In the News January 21, 2015

James Evans Talks with Law360 about SCOTUS Refusal to Hear CA Representative Arbitration Case

The U.S. Supreme Court declined review of a California case that clears a path to keep some workers’ state Private Attorneys General Act (PAGA) claims out of arbitration, thereby increasing the likelihood of a rise in such actions, which allow for employees to pursue penalties against an employer on behalf of the state of California.

“I do think we will see more standalone PAGA cases,” said James Evans, partner in Alston & Bird’s Labor & Employment Group. “With the denial of cert., I think employers are going to be loath to bring a motion to compel arbitration that they can’t win. They will recognize that they are stuck with litigating the PAGA claim. And that reality will increase the number of filings.”

Other employment laws are slated to take effect in California this year, including a statute mandating employers to provide three days of paid sick leave to employees annually. The new laws could encourage the plaintiffs’ bar to bring new suits that include a PAGA claim.

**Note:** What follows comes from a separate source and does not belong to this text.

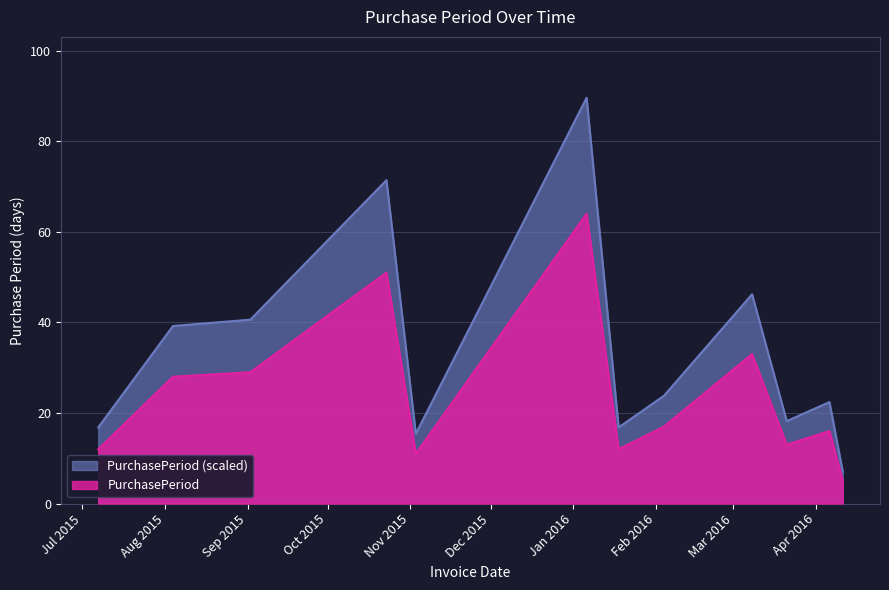

Which category has the lowest value across all series?

2016-04-11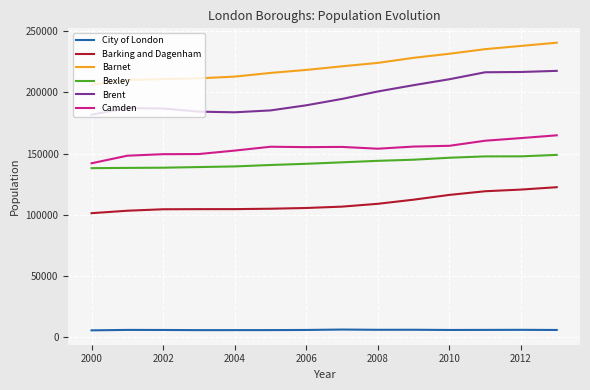

Which series has the largest range (max minus min)?

Brent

“The new sick leave law needs to be integrated into employers’ existing paid time off policies and employment handbooks, but if there is not a careful integration, the potential result is an employer could deny a right that the Legislature has granted,” said Evans. “PAGA would be a natural statutory claim arising out of issues relating to the new sick leave law.”

“One of the benefits that could come out of the decision that PAGA claims are the only kind of representative actions that can go forward when there is a class action waiver is the likelihood that it will generate more case law as cases are brought and appeals are filed,” he said.